Bitcoin The rebound after last week’s sell-off is already hitting a wall.
After briefly slipping into the $60,000 mark during a capitulation move last week, the largest cryptocurrency returned to the $70,000 level over the weekend, but momentum has since faded.
This stall causes traders to reframe the rebound as a classic bear market pattern, a sharp relief rally that attracts buyers on the dip, only to be met with a wave of supply from investors looking to exit at better prices.
“There is still a huge supply in the markets from those who want to abandon the top cryptocurrency during the rebound,” said Alex Kuptsikevich, chief market analyst at FxPro, in an email. “Under such conditions, it is worth preparing for a retest of the 200-week moving average in the near future.”
“We remain very skeptical about the near future, as the recovery momentum lost steam over the weekend, encountering a sell-off near the $2.4 billion level. Perhaps we have only seen a downward rebound, which is not yet complete,” he added.
The sentiment data paints a similarly fragile picture. The Crypto Fear and Greed Index fell to 6 over the weekend to reach the same levels as an FTX-driven downturn in 2022, before returning to 14 on Monday evening.
Kuptsikevich said those numbers remain “too low levels for confident buying,” arguing that the change reflects more than passing nervousness.
Liquidity conditions add to the unease.
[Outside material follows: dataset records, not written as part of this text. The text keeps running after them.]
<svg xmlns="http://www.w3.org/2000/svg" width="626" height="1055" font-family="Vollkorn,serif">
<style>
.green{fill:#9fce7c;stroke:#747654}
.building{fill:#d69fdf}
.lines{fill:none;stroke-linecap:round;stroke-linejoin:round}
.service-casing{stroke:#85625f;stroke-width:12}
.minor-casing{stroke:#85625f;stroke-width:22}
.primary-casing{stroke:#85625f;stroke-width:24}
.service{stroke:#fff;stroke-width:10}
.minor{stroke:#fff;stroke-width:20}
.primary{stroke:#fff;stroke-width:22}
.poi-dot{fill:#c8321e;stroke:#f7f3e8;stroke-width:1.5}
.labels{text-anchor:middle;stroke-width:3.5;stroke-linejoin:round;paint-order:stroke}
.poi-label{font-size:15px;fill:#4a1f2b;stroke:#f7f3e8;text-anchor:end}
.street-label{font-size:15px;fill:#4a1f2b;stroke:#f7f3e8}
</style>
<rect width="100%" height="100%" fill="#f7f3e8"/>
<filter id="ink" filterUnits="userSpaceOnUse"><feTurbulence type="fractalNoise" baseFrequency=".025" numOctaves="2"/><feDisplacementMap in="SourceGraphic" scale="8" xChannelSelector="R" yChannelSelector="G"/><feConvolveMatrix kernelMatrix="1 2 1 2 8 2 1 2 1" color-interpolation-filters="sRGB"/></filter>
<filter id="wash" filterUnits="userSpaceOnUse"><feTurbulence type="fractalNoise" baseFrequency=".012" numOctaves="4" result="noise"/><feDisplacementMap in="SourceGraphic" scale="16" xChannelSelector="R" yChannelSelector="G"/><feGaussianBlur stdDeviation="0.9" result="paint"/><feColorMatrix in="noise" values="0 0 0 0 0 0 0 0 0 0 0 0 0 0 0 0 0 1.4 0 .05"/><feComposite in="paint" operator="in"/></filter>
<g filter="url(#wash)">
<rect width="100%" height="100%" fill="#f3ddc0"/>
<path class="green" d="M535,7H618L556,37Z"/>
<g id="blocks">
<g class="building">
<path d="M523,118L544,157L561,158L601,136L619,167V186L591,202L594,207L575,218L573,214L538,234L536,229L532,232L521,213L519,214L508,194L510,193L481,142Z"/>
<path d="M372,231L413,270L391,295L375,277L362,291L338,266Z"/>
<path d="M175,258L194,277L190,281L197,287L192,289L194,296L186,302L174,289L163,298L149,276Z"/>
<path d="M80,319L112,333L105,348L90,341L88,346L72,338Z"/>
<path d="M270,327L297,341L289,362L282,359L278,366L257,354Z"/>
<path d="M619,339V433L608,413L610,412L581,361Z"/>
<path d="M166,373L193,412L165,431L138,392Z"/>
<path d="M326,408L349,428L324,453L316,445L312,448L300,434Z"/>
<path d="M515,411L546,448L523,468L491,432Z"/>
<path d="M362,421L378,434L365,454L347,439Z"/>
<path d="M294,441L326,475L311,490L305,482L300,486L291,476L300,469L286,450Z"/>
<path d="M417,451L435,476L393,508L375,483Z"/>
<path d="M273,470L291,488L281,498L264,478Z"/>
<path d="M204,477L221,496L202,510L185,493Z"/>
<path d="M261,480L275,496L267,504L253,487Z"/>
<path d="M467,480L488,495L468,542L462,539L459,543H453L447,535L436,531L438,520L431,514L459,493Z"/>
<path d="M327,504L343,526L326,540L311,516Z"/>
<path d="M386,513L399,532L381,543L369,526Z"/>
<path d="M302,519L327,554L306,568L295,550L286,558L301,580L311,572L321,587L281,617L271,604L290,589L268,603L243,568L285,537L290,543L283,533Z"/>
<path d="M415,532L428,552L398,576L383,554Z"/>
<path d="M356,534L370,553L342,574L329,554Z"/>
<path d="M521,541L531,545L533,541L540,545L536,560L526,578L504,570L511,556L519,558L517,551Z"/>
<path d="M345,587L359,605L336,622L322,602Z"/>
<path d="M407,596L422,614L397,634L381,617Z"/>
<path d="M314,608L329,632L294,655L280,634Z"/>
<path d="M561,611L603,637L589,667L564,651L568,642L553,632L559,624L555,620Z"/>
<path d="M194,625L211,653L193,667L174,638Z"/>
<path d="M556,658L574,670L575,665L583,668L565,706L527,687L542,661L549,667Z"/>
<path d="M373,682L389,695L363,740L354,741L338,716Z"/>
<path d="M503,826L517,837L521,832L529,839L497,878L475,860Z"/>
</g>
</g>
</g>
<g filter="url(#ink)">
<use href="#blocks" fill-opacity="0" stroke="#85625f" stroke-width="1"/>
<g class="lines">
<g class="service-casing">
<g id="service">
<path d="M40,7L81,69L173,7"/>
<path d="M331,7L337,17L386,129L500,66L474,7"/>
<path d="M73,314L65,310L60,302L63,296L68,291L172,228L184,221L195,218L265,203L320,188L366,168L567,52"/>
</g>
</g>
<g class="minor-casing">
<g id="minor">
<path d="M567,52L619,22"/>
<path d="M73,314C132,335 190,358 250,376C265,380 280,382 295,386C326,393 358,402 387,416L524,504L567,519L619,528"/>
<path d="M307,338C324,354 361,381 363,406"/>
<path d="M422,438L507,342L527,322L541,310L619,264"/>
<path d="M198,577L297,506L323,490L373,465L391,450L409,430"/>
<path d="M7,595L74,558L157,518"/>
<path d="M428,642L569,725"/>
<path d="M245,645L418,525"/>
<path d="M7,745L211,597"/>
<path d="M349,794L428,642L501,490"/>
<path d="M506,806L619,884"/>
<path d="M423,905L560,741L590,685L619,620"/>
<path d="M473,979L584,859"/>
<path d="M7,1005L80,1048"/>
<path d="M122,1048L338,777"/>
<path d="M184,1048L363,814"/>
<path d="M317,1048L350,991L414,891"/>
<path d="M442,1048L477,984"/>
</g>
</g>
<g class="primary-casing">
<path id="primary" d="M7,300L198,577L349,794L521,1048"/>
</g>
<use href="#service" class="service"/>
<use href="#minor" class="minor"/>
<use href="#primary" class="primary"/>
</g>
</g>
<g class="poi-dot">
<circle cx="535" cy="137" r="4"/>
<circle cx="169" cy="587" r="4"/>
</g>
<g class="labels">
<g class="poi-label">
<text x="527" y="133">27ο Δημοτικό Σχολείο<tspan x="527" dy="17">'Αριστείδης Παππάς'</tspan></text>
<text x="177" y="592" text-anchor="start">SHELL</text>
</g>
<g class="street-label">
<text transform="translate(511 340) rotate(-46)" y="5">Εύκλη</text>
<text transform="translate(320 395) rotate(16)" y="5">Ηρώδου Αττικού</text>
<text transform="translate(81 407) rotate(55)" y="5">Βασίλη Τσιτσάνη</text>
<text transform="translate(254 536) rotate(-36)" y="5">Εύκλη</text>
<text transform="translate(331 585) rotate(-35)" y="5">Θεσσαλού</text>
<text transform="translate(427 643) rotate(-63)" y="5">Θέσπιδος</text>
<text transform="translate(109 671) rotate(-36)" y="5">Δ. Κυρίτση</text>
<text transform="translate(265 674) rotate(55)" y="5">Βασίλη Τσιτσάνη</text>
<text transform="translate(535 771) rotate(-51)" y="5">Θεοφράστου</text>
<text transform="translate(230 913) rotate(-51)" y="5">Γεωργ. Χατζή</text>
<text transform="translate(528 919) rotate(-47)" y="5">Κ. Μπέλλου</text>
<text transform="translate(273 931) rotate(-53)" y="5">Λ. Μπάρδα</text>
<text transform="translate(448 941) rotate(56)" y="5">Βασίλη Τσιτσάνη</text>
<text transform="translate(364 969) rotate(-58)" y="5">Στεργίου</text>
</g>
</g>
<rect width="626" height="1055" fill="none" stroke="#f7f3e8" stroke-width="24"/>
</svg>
With smaller order books, light selling pressure can produce outsized moves, which then trigger additional stop-outs and liquidations, a feedback loop that makes price action appear disordered.
This dynamic, rather than a single stock, may explain why Bitcoin can swing thousands of dollars in a session but still fail to break key resistance.
A Kaiko note published Monday described the context as a broader decline in risk aversion. It said overall trading volumes on major centralized exchanges have declined by about 30% since October and November, with monthly spot volumes falling from about $1 trillion to $700 billion.
The company said that while last week saw some strong surges in trading, the overall trend has been a steady decline in participation. This indicates that traders, particularly retail investors, are gradually exiting the market rather than being forced out all at once.
When liquidity dwindles like this, prices can fall quickly under relatively modest selling pressure, without the kind of large, panic-induced volume that typically signals clear capitulation and a durable bottom.
Kaiko also framed this decision within the familiar logic of the four-year halving cycle. Bitcoin peaked around $126,000 in late 2025/early 2026 and has since retraced sharply, with the pullback to the $60,000-$70,000 area representing a roughly 50% decline from the highs.
Historically, these dips can take months to develop and often feature several failed rallies.
For now, Bitcoin’s ability to hold the $60,000 zone is key. If buyers continue to defend it, the market could settle into unstable consolidation. Otherwise, the same dynamic of liquidity scarcity that fueled the collapse could quickly return, especially if overall macroeconomic conditions remain risk-averse.